> _Assigned task_:
Please write out exactly the lines of the data below from the line holding "rs que des changements" through the line holding "ification à votre", and leave out the rest.

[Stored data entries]
--- START ---

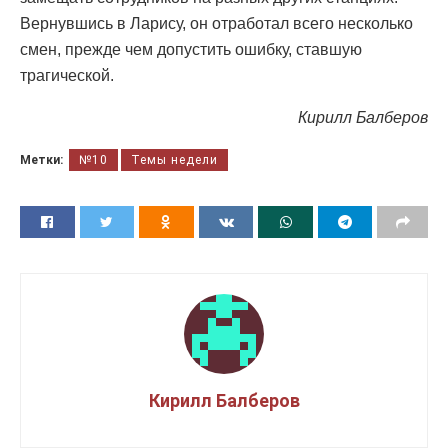
Вернувшись в Ларису, он отработал всего несколько
смен, прежде чем допустить ошибку, ставшую
трагической.
Кирилл Балберов
Метки:
№10
Темы недели
Кирилл Балберов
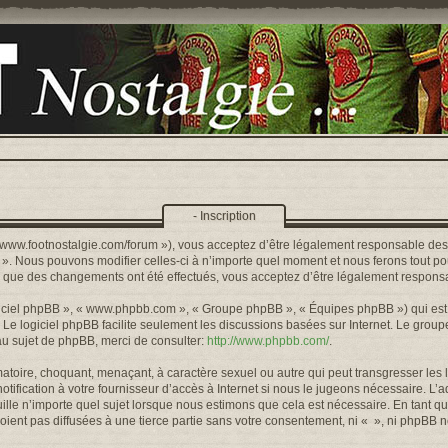
- Inscription
s://www.footnostalgie.com/forum »), vous acceptez d’être légalement responsable de
« ». Nous pouvons modifier celles-ci à n’importe quel moment et nous ferons tout pou
rs que des changements ont été effectués, vous acceptez d’être légalement responsa
logiciel phpBB », « www.phpbb.com », « Groupe phpBB », « Équipes phpBB ») qui est u
. Le logiciel phpBB facilite seulement les discussions basées sur Internet. Le gr
u sujet de phpBB, merci de consulter:
http://www.phpbb.com/
.
toire, choquant, menaçant, à caractère sexuel ou autre qui peut transgresser les l
ification à votre fournisseur d’accès à Internet si nous le jugeons nécessaire. L’
lle n’importe quel sujet lorsque nous estimons que cela est nécessaire. En tant qu
ient pas diffusées à une tierce partie sans votre consentement, ni « », ni phpBB 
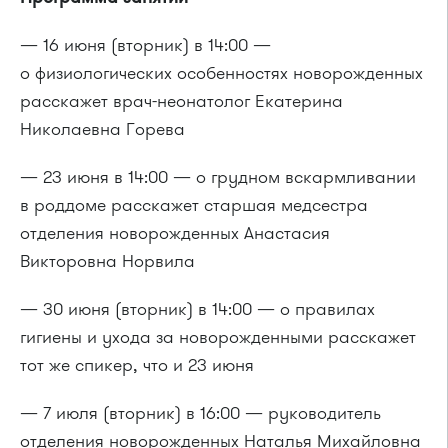
— 16 июня (вторник) в 14:00 —
о физиологических особенностях новорожденных
расскажет врач-неонатолог Екатерина
Николаевна Горева
— 23 июня в 14:00 — о грудном вскармливании
в роддоме расскажет старшая медсестра
отделения новорожденных Анастасия
Викторовна Норвила
— 30 июня (вторник) в 14:00 — о правилах
гигиены и ухода за новорожденными расскажет
тот же спикер, что и 23 июня
— 7 июля (вторник) в 16:00 — руководитель
отделения новорожденных Наталья Михайловна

--- END ---

> _Written answer_:
rs que des changements ont été effectués, vous acceptez d’être légalement responsa
logiciel phpBB », « www.phpbb.com », « Groupe phpBB », « Équipes phpBB ») qui est u
. Le logiciel phpBB facilite seulement les discussions basées sur Internet. Le gr
u sujet de phpBB, merci de consulter:
http://www.phpbb.com/
.
toire, choquant, menaçant, à caractère sexuel ou autre qui peut transgresser les l
ification à votre fournisseur d’accès à Internet si nous le jugeons nécessaire. L’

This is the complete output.